How exactly did you intend to create a magnetic field the size of Earth?
Why is that a relevant question? The field is there. We call it a "sunspot". The magnetic field in a sunspot umbra is typically 3000 - 4000 Gauss. How the field got there is not at all relevant to the question of whether or not it can stop a plasma from flowing trough it.

Why wouldn't "heat" cross that barrier even if you figured out a way to create such a thing?
Radiant heat will cross the barrier, but convective heat cannot, because charged particles at such low energy cannot hope to flow perpendicular to a field anywhere near that strong. The fact that radiant heat does get in is why the sunspot umbra does not cool below about 3000 to 4000 Kelvins.

I guess you haven't seen the DVD?
No.
When you get it to a format you can watch, freeze the frame at around 30 minutes and 4 seconds. You will observe the coronal loop coming up through the photosphere and it "lights up" the photosphere at the base of the loops.
How do you know it is the photosphere you are looking at and not the chromosphere or transition region?

If the flare originated above the photosphere, that would not happen and the direction of particle flow would be down, not up.
How do you know that?

... but the photosphere is physically incapable of acting like a "black body". It's made of extremely light neon plasma.
How do you know it's neon?
What does "light" mean? What's the density? What's the optical depth?
If the optical depth is high enough, a plasma of any density at all will act like a blackbody. If you say otherwise, then you are simply pretending that physics does not exist.

No, it moves AWAY FROM the surface TOWARD the heliosphere. Heat from a rock in a river will not flow upstream very far before being picked up and carried downstream by a moving water molecule.
That's true only for convective or conductive heat, but it is never true for radiant heat.
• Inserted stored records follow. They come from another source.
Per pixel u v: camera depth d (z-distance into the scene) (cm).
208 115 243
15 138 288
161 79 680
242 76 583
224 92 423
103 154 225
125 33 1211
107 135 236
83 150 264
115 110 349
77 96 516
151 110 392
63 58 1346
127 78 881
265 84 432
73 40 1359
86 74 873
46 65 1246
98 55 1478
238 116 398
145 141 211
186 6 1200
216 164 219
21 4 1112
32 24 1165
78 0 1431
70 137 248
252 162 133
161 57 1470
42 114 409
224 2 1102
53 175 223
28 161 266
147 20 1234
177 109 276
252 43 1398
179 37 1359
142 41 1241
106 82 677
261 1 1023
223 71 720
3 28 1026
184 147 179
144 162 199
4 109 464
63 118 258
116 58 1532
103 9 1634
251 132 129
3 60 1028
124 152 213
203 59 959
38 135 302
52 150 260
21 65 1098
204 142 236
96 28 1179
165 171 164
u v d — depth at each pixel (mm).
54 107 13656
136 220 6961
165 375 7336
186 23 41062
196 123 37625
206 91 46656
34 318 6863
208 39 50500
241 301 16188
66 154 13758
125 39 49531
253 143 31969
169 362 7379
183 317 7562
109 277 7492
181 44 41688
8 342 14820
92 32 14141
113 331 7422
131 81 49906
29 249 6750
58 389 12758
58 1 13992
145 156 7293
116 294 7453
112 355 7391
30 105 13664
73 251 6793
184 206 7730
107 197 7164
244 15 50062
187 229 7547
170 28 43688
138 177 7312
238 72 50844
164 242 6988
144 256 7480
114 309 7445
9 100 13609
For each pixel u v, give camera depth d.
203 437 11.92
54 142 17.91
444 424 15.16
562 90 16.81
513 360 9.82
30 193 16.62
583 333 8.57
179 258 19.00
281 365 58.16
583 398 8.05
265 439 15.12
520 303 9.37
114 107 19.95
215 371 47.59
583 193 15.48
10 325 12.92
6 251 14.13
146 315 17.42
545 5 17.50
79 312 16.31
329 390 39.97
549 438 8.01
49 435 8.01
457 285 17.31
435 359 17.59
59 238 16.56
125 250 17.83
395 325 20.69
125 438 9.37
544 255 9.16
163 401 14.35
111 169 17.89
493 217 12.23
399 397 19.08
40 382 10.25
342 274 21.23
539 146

The photosphere will radiate thermally in all directions with a temperature dependent energy. It will radiate downward just as bright and just as energetic as it radiates upward. Anything below it will feel that heat. This is simple & unavoidable physics.

You're just making up hack stories now and pretending that there is no such thing as "physics". It doesn't work.
 
It is not "handwavy" to note that the solar wind flows *outbound*, and that there is constant movement of plasma away from the sun. It is a physical fact.
It is hand wavy, you have not said at all:
1. How much flow there would need to be for this to happen, IE how much mass from where is going to do this.

That is exactly what Ziggy's question asked, and it is EXACTLY what you refuse to answer.
(The capitals are meant to be funny. :) )
The layer of the sun that emits the most visible light is the neon layer. I'm sure it radiates inward as well as outward, but the particle flow from the surface is constantly aimed away from the surface. The surface is a cathode and it emits charged particles on a continuous basis. The solar wind is continuing to move heat away from the sun.
Where is a lab result that shows that?
Hmmm, Mr. Science Only Happens in a Laboratory? ;)

Where is this, 'refrigeration of the cathode' evidence?
It might be a huge problem were it not for that solar wind you seem to be ignoring.
Nope, that is exactly the direct question you refuse to answer.

If you have a solar size shell or radiating material and then a layer of amterial moving away that protects the iron shell under the radiating layer, how much material has to move away from the iron shell to keep the heat from transferring?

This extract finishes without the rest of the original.